“Where is all the sand?” I thought to myself when I landed at Mohammed V Airport in Casablanca, Morocco. It turns out that much of Morocco is actually very dense with forests and vegetation. The Mediterranean climate is much more comfortable than one would imagine when contemplating a visit to North Africa.
“Bienvenue en Maroc! Welcome in Maroc!” I frequently heard while walking down busy streets. Not knowing whether I was French, English, or American, they were sure to cover their bases and make sure I understood that I was welcome in their country.
The hospitality in Morocco was something that was really difficult to believe being an American. In my 26 years of living between the United States and Canada I have never had people stop me on the street just to chat, ask to go have tea, or invite me into their home to meet their family and have dinner. I wished my friends and family back home were able to experience it. Instead, they were worried, waiting for my occasional emails to let them know I was safe.
I heard all kinds of questions and warnings before I left. “Why would you want to go there? Aren’t you worried about terrorism? Tell them you are Canadian!”
Ever since 9/11 Americans have been extremely weary of anything Muslim. The truth is, most North African and Middle Eastern countries are actually safer than popular European travel destinations that parents willingly allow their children to visit. Violent crime is virtually non-existent and even petty crime is limited. The only horror stories I heard before leaving had to do with Tangiers, a port town across the Gibraltar Strait from Spain. I was only passing through Tangiers on my way back home so I wasn’t concerned.
Yes, there was a fairly large suicide bombing in Casablanca in 2003, but it was much smaller than the attack on Madrid the following year. And I haven’t heard anybody warning people not to go to there.
My trip was a short one, only a week long, coinciding with CSULB’s spring break. I spent about 20 hours on four flights to get to Casablanca but once I was there, I was immediately in love with Morocco. I will admit, Casablanca is a rather new city built by the French when they landed their forces there last century, and has little to offer tourists other than a large airport and a beautiful mosque. Hassan II Mosque is the second largest mosque in the world, behind only Masjid al-Haram in Mecca. It is also one of the few mosques in the world that allows non-Muslims to visit.
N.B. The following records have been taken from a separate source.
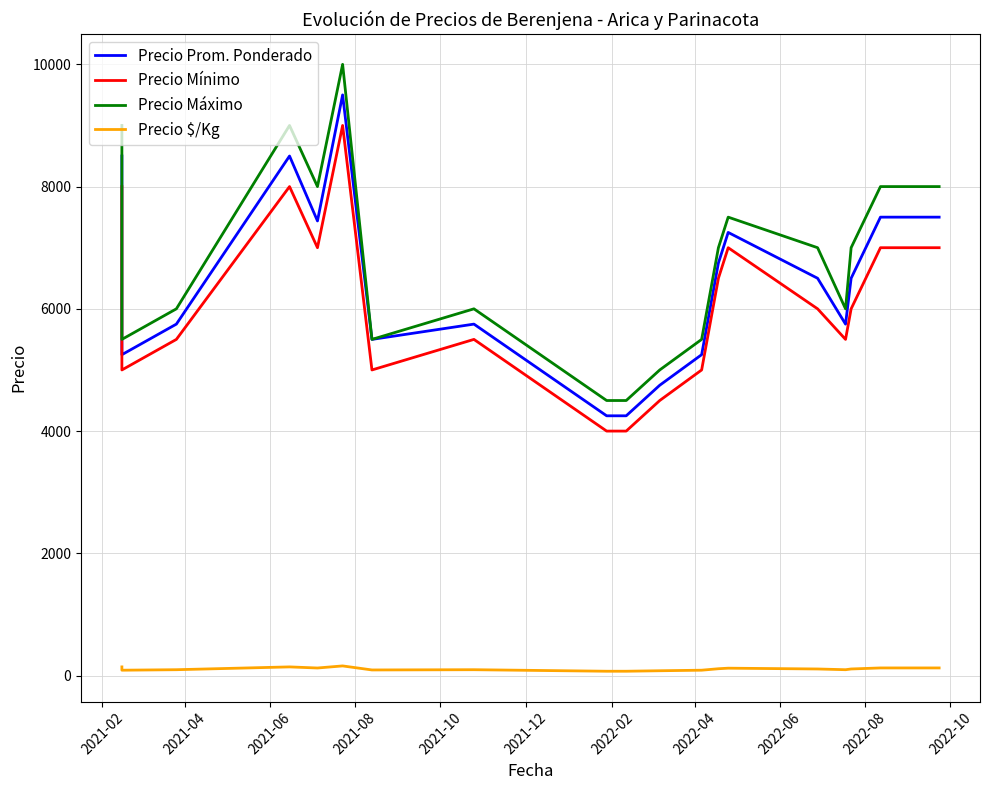

Reading left to right, list all the values displayed in this chart.

Precio Prom. Ponderado: 8500	5250	5750	8500	7438	9500	5500	5750	4250	4250	4750	5250	6750	7250	6500	5750	6500	7500	7500
Precio Mínimo: 8000	5000	5500	8000	7000	9000	5000	5500	4000	4000	4500	5000	6500	7000	6000	5500	6000	7000	7000
Precio Máximo: 9000	5500	6000	9000	8000	10000	5500	6000	4500	4500	5000	5500	7000	7500	7000	6000	7000	8000	8000
Precio $/Kg: 142	88	96	142	124	158	92	96	71	71	79	88	112	121	108	96	108	125	125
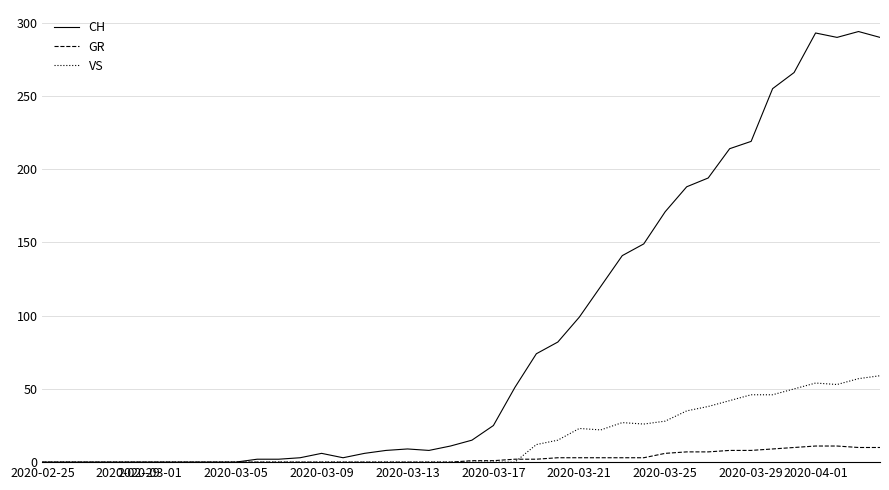

Which series has the largest total across all categories?

CH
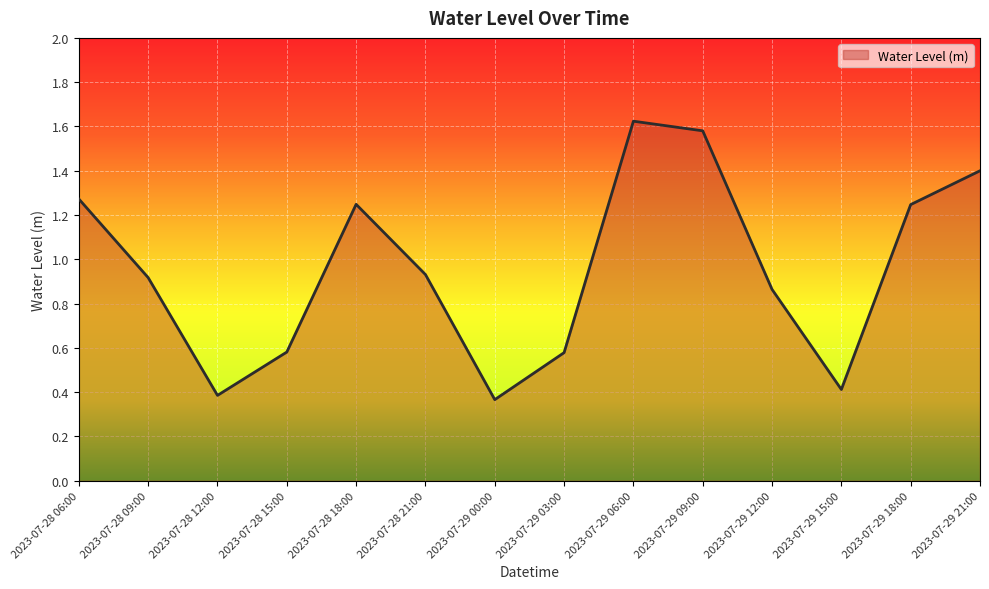

Which label corresponds to the smallest value in the chart?

2023-07-29 00:00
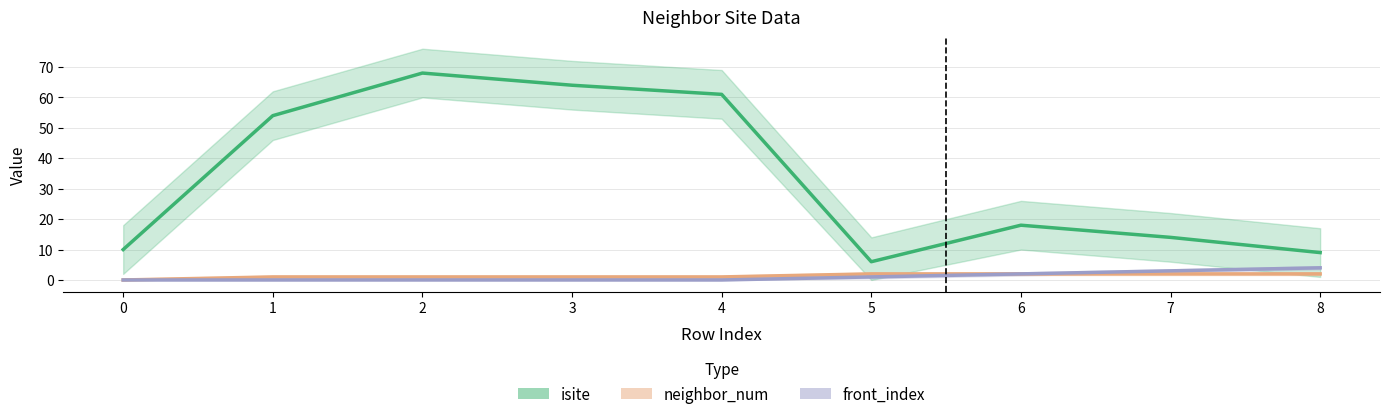

Is the value of isite at 4 greater than the value of front_index at 8?

Yes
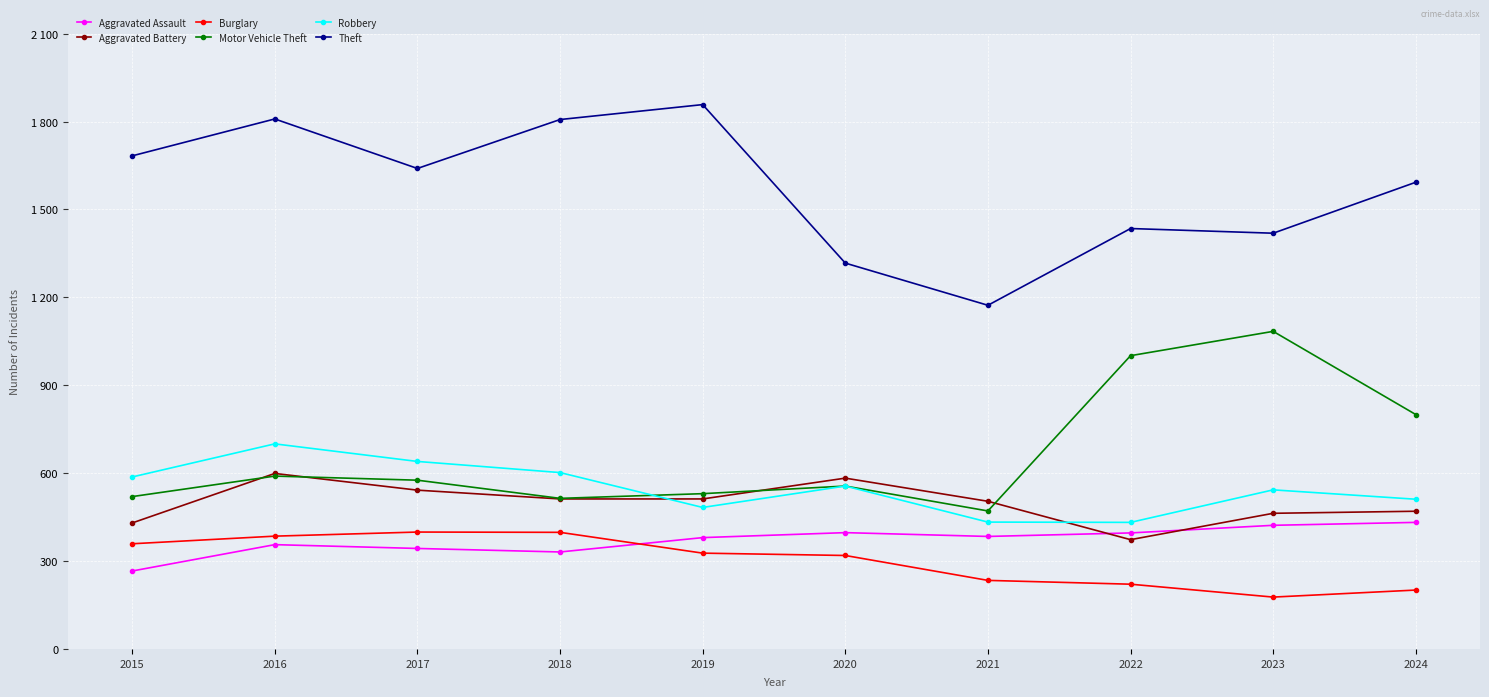

Rank the categories by Robbery value from lowest to highest.

2022, 2021, 2019, 2024, 2023, 2020, 2015, 2018, 2017, 2016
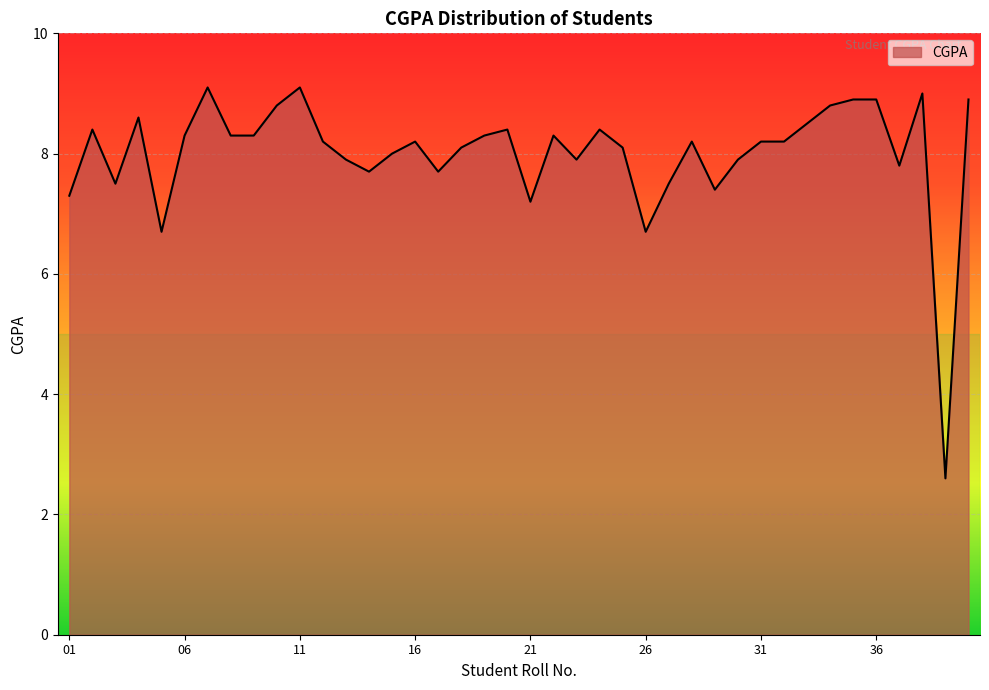

True or false: there are more than 0 points higher than both neighbors.

True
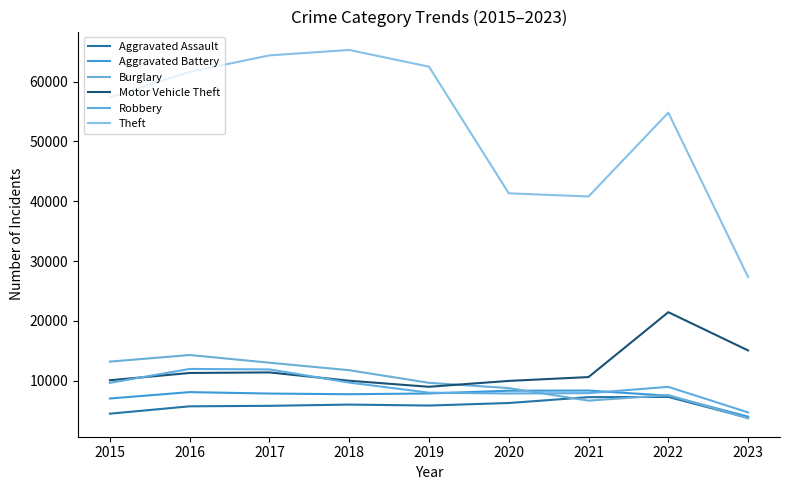

Which category has the lowest value in the Burglary series?

2023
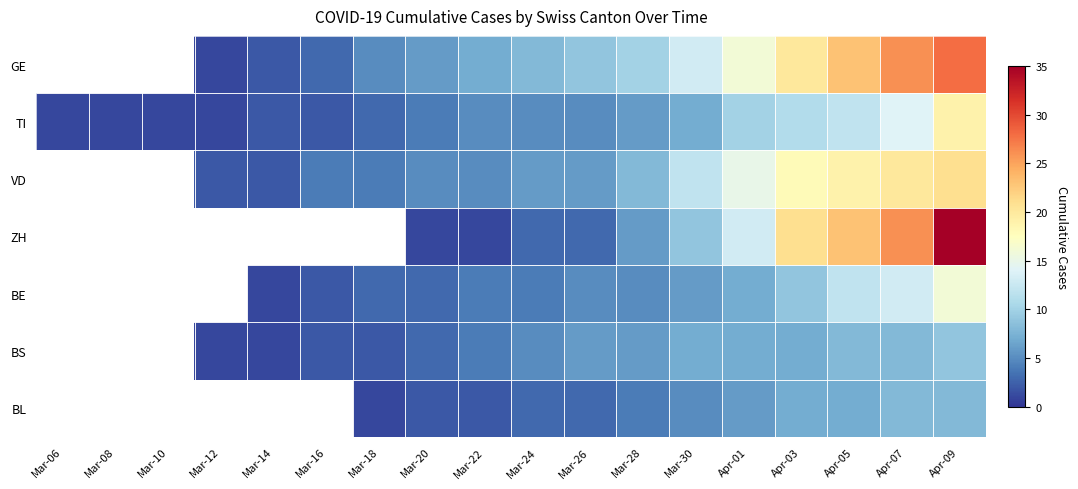

List the labels in order of ZH value, largest first.

Apr-09, Apr-07, Apr-05, Apr-03, Apr-01, Mar-30, Mar-28, Mar-24, Mar-26, Mar-06, Mar-08, Mar-10, Mar-12, Mar-14, Mar-16, Mar-18, Mar-20, Mar-22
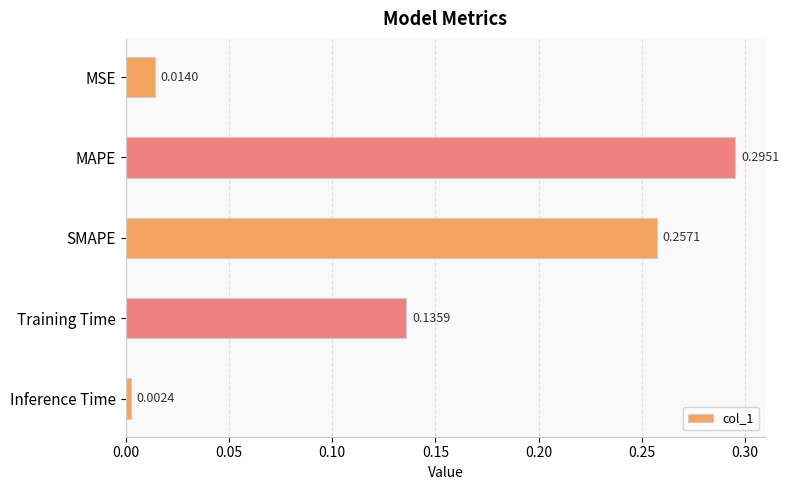

Rank the categories by value from lowest to highest.

Inference Time, MSE, Training Time, SMAPE, MAPE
After only one night in Casablanca I took a train to Fes, the former capital of Morocco. Fes is one of the four imperial cities of Morocco and life inside the walled Medina of Fes el Bali has not changed much for around 1,200 years. The Medina is filled with souks (shops) that sell everything from tasty fruit and vegetables, clucking chickens and freshly butchered lambs, to beautiful fabrics, rugs and hand woven clothing. The walkways are extremely narrow and when somebody walks through with a donkey loaded with goods, you better hug the wall and get out of the way! An official tour guide is a cheap and easy way to make sure you don’t get lost. They will take you to the most important things a tourist wants to see including the leather tanneries and several shops where you can see artisans working their crafts.
While staying in the youth hostel located in the Ville Nouvelle (French built “New City”) I met quite a few fellow young travelers. We organized a fairly large group to go have a nice dinner in town and talked about our plans. I did not have much of a plan so I tagged along with three people from England to a small town called Chefchaouen located in the Rif Mountains.
It was quite a journey to get there due to many of the busses being sold out during the busy Moroccan holiday week, but we managed to make it after spending five hours on a hot bus without air-conditioning that broke down along the way. It was only about $4 so we couldn’t complain too much.
On our way we met a very friendly Moroccan man named Youssef. We were hesitant to trust anybody as we have heard stories of people befriending you only to receive tips. We were lucky though. Youssef turned out to be a great friend. He helped us find some very affordable rooms in a beautiful guesthouse and took us out for tea. While there, he asked if we would meet his family that night and eat dinner with them. We were happy to oblige and ended up spending the following evening with them as well. He was even nice enough to take us on a hike up one of the large hills so we could experience a beautiful view of the entire village and most of the Rif valley. We were very sad to leave Chefchaouen and our new friends.
Morocco may not be your typical spring break destination, but I can not describe how much I recommend it, especially to young travelers who are willing to spend time getting around. It is not as easy to navigate as Paris, London, or Rome, but the rewards are worth it. Everything is extremely affordable (I spent only $400 on everything except my plane tickets) and you will never forget the friends that you inevitably will make. My only warning, and it has nothing to do with safety, is that knowing French is helpful. You don’t need to be fluent, but a grasp on the language, or knowing Arabic, will make life much easier and more enjoyable as Moroccans will strike up conversation with you often and being able to talk with them was one of my highlights.